▶ **WHAT TO DO**: Every line of the entries below from the one containing "ring dip: (56, 116)" to the one containing "pinky tip: (70, 121)", both ends included, must be written out exactly. No other line belongs in the answer.

▶ **EXTRACTED ENTRIES**:
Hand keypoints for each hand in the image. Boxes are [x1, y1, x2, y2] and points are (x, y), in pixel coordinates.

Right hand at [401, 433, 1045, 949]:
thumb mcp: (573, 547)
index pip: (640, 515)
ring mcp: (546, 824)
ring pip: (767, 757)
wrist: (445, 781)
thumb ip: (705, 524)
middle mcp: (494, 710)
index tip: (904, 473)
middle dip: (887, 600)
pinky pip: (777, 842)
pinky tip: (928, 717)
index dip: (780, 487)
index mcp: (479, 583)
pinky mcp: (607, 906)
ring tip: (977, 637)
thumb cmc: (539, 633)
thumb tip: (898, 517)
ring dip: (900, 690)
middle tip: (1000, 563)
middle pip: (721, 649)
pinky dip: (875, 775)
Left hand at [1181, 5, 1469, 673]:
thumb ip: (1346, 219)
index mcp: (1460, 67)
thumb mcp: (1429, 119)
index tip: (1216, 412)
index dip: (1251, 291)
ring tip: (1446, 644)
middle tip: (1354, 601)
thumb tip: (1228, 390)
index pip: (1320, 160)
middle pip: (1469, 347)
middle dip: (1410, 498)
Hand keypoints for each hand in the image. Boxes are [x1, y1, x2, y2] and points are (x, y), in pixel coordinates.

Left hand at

---

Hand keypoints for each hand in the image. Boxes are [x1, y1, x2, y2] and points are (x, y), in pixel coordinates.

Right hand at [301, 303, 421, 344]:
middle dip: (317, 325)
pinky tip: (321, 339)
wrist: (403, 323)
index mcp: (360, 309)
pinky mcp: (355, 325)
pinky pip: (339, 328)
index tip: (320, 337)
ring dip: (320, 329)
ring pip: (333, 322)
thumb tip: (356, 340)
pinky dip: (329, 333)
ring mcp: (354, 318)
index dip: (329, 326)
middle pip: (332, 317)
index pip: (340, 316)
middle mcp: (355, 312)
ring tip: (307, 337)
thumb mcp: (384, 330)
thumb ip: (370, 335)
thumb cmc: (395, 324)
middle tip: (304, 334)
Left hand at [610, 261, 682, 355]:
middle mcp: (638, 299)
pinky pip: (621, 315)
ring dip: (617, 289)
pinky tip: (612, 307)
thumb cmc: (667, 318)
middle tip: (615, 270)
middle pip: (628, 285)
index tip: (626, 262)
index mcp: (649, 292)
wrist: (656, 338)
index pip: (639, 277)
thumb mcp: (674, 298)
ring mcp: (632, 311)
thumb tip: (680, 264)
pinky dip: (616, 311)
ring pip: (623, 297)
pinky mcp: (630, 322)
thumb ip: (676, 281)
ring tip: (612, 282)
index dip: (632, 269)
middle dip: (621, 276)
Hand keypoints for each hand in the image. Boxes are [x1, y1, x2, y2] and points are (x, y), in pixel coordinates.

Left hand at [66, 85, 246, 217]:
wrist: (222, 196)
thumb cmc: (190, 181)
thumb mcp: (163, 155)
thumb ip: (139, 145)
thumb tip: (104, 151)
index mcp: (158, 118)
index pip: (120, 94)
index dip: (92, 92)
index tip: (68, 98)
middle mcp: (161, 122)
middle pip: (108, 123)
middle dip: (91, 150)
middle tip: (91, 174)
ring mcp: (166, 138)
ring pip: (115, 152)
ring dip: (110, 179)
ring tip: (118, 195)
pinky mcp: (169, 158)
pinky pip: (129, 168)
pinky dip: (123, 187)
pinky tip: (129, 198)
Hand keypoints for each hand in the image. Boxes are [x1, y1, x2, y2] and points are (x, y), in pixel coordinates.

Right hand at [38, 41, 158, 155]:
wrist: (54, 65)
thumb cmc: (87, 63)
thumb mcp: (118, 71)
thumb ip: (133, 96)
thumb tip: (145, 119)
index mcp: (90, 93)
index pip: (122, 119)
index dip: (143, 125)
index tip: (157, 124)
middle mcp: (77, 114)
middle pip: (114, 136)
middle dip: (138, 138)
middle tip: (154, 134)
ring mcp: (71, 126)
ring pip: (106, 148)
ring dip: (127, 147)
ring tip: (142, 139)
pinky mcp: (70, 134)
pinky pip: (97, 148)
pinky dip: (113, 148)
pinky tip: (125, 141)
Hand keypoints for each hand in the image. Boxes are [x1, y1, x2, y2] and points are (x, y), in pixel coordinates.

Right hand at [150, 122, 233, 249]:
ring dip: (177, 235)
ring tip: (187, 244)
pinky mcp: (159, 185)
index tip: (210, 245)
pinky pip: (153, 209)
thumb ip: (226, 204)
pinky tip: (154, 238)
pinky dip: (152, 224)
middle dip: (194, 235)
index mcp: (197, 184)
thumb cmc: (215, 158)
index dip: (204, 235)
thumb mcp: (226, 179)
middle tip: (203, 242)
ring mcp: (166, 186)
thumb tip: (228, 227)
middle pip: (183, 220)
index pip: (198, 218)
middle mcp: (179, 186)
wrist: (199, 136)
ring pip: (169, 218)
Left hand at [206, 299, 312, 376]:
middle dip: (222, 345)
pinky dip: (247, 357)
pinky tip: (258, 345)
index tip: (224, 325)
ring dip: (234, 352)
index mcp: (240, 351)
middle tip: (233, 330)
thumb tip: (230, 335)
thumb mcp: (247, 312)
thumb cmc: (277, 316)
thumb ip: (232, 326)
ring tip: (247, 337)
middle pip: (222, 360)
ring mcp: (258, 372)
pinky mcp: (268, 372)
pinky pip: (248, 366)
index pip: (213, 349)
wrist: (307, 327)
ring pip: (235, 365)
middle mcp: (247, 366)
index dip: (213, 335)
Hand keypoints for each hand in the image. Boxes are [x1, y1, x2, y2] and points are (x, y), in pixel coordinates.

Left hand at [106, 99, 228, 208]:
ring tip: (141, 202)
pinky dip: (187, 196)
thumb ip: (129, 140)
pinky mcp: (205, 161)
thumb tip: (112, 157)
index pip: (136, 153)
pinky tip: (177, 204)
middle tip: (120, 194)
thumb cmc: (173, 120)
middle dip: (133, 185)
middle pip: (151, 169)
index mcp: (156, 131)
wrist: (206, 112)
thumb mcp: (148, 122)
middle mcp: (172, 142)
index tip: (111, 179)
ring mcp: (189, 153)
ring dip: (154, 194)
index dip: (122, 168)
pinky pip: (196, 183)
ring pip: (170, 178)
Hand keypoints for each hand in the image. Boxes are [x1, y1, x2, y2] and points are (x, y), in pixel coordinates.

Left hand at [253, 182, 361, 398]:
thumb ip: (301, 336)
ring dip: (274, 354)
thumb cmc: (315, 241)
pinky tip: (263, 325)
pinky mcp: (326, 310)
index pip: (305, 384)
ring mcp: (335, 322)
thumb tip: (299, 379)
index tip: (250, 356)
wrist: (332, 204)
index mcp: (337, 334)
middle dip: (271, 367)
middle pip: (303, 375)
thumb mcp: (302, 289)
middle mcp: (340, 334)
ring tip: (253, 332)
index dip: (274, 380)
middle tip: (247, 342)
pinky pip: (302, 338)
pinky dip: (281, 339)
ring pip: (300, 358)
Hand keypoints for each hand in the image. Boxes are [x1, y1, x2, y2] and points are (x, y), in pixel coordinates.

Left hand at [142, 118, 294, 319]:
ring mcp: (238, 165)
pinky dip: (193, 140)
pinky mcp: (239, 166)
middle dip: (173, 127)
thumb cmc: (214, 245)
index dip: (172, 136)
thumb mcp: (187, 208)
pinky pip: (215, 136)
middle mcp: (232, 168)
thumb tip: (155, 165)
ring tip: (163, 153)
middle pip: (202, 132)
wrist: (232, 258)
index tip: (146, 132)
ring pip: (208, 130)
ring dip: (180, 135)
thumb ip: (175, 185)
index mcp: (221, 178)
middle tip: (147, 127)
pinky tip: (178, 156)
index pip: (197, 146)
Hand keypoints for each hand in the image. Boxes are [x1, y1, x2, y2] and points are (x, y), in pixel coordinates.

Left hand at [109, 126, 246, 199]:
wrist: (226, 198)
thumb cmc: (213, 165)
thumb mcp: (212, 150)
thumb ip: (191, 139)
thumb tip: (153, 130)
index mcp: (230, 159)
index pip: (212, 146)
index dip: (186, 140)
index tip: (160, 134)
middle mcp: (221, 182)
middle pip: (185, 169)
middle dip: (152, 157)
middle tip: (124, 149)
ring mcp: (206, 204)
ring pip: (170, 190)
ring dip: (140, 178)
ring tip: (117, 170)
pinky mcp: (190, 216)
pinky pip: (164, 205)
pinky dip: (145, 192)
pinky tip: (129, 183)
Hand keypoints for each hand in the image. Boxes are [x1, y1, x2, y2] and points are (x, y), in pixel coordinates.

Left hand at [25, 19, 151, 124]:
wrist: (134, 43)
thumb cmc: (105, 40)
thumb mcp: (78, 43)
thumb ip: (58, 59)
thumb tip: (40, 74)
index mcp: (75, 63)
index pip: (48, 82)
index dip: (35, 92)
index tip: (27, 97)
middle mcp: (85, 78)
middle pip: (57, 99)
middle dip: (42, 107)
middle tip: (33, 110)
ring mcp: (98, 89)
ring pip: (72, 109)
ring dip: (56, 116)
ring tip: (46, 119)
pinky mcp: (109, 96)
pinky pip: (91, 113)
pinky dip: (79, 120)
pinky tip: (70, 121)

▶ **COMPLETED EXERCISE**:
ring dip: (56, 116)
ring tip: (46, 119)
pinky mcp: (109, 96)
pinky pip: (91, 113)
pinky dip: (79, 120)
pinky tip: (70, 121)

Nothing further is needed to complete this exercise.